Playing Games While Darfur Dies


Last December the British Government confirmed the details of the proposed peace-keeping force for Darfur. It was all going to be in place at the beginning of this year.  Many of us argued that it was already nearly four years too late. Too late for the 3-400,000 dead; too late for the 2 million displaced; and too late for the millions of people now dependent on intermittent food aid for their very survival.

The pathetic failure of the international community to even meet their own deadline – and the lamentable failure to provide the helicopters and equipment needed to put the peace keepers in place – makes mock of all the high sounding rhetoric about international resolve.

In this context, Steven Spielberg is to be commended for his decision to quit his role as artistic advisor to the Beijing Olympics in protest at China’s failure to do more to address the crisis in Darfur.
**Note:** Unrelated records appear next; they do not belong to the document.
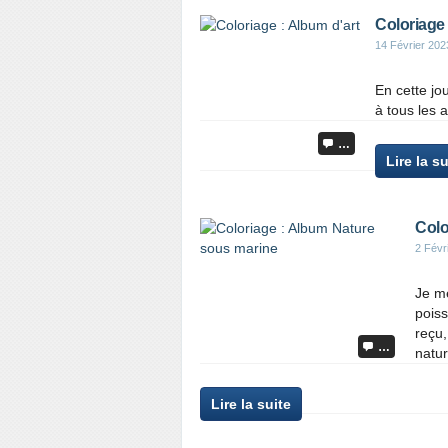
Coloriage 
14 Février 202
En cette jou
à tous les
…
Lire la su
Colo
2 Févr
Je me
poiss
reçu
…
natu
Lire la suite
Perhaps this will shame others into getting their act together.

Over the past five years Sudan’s military regime, with help from proxy militias that it has armed, supplied and directed, has killed hundreds of thousands and driven over two million from their homes into wretched camps where they continue to be raped, arrested, tortured and murdered.
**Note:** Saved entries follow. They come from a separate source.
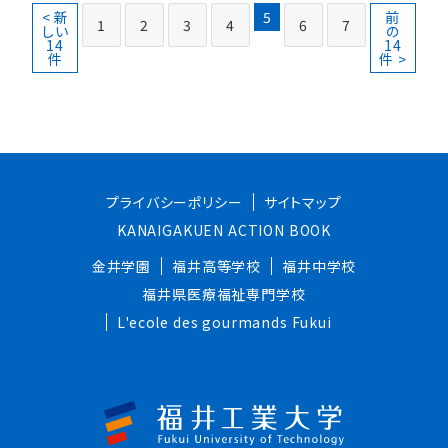
< 新
5
前
1
2
3
4
6
7
しい
の
14
14
件
件 >
プライバシーポリシー
サイトマップ
KANAIGAKUEN ACTION BOOK
金井学園
福井高等学校
福井中学校
福井県医療福祉専門学校
L'ecole des gourmands Fukui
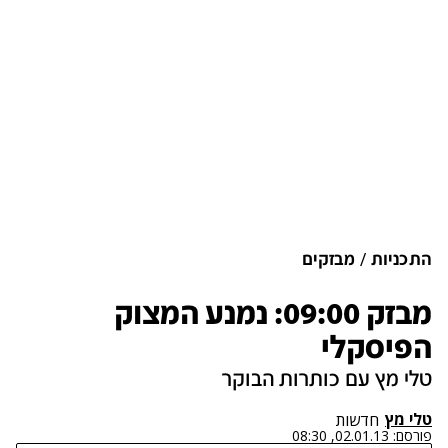
התכניות
מבזקים
מבזק 09:00: נמנע המצוק
הפיסקלי
טלי מץ עם כותרות הבוקר
טלי מץ
חדשות
פורסם:
02.01.13, 08:30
Since my own visit to Darfur, more than three years ago, and the report I published describing what was taking place as genocide, in its technical and legal sense, the international community has utterly failed to match its rhetoric with effective action.

After the latest government offensive, 12,000 new refugees who flooded across the border into Chad gave familiar accounts of homes bombed, burned and looted, of villages encircled by militiamen to prevent escape.
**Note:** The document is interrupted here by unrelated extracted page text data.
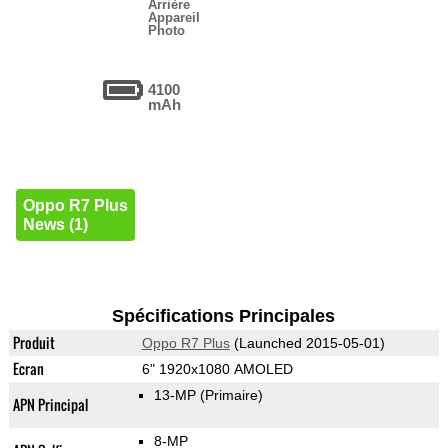
Arrière
Appareil
Photo
4100
mAh
Oppo R7 Plus
News (1)
Spécifications Principales
Produit
Oppo R7 Plus
(Launched 2015-05-01)
Ecran
6" 1920x1080 AMOLED
13-MP
(Primaire)
APN Principal
8-MP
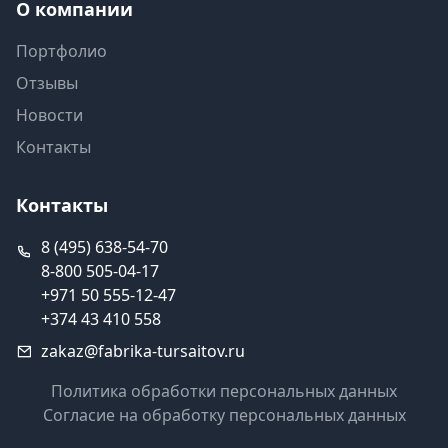
О компании
Портфолио
Отзывы
Новости
Контакты
Контакты
8 (495) 638-54-70
8-800 505-04-17
+971 50 555-12-47
+374 43 410 558
zakaz@fabrika-tursaitov.ru
Политика обработки персональных данных
Согласие на обработку персональных данных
Once again there was of course outrage around the world. But Sudanese President Omar al-Bashir and his colleagues in the ruling National Congress Party do not as a rule tend to be very receptive to those who question their policies.

China’s intimate economic relationship with Sudan, on the other hand, puts it in a unique position to command al-Bashir’s attention. With a peace agreement finally in place with the rebels in the South, where Sudan’s oil fields lie, the country now exports over 200,000 barrels of crude oil a day to China, the biggest investor in its oil industry. The vast income that this generates, along with China’s long history of selling arms to Sudan, gives Beijing an enormous amount of potential leverage.

But with its own economic interests at stake, China has been predictably reluctant to fully exercise this influence either to help solve one of the world’s worst human catastrophes in Darfur or to pressure Khartoum to end arbitrary arrests, torture, extrajudicial killings and censorship throughout the rest of Sudan.

When challenged over Darfur, Chinese officials point to a number of steps on their part which they say show a genuine will to resolve the conflict and its humanitarian fallout. These include allowing a Security Council resolution that gave the International Criminal Court the go-ahead to investigate crimes there and voting in favour of another to establish a United Nations-African Union peacekeeping operation. China has also contributed a contingent of engineers to the latter force and appointed a special envoy to focus on Darfur. Such moves, it says, are the best it can do and have already achieved progress.

But the facts suggest that China can and should do much more.

The Sudanese authorities continue to violate ceasefire agreements in Darfur, continue to hamper the distribution of aid and continue to systematically attack civilians seen as siding with rebel groups.

The only two men indicted by the ICC for crimes in the region continue to be sheltered by those in power. One of them, who has held onto his job as state minister for humanitarian affairs, is perversely responsible both for the distribution of aid in Darfur and for the investigation of the very human rights abuses that he is suspected of committing.

At the same time, deployment of a peacekeeping force with any chance of improving the situation on the ground is being delayed both by a lack of necessary equipment and by systematic obstruction on the part of the Sudanese authorities.

On most of these points, China generally maintains a studied silence.

It is not only the case that China has failed in its moral obligation to use its enormous leverage over Sudan to full effect. It has also taken more concrete steps that have directly helped to perpetuate the suffering in Darfur. When Security Council members sought to issue a formal statement in December calling for Sudan to cooperate with the ICC, China stood in the way. And it has even reportedly continued to sell millions of dollars worth of arms and ammunition to Khartoum despite evidence of the deployment of such weaponry in the country’s war-torn western region.

It is imperative that the attention to China that will be generated by this year’s Olympics should be channelled into pressuring its government to take a far stronger line with Khartoum over the tragedy in Darfur.

China claims that any attempt to draw a link between the Games and its political involvement in Sudan is a vulgar violation of the Olympic spirit. But however much we respect the heritage of the Games, the systematic violation of the basic human rights of millions of Darfuris must surely take precedence. We must stop playing games while Darfuris continue to die.